*Aim of the exercise*. Every line in the data below that holds "prospection" should be found and copied.

*Data extracts*.
━━━━
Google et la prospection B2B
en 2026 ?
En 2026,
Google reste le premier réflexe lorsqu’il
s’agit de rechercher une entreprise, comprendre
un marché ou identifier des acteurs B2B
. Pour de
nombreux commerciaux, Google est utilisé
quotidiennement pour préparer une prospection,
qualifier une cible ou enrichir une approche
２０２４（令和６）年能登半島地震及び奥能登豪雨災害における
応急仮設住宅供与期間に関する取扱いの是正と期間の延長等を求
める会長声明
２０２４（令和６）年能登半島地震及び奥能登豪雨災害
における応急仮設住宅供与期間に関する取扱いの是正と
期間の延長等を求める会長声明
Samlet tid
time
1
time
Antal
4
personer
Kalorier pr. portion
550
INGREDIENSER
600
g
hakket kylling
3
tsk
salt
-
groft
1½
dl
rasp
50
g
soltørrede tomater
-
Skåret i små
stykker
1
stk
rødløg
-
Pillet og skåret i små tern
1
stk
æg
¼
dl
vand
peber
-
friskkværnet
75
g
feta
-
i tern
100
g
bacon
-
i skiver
━━━━
*Answer to the problem*.
Google et la prospection B2B
quotidiennement pour préparer une prospection,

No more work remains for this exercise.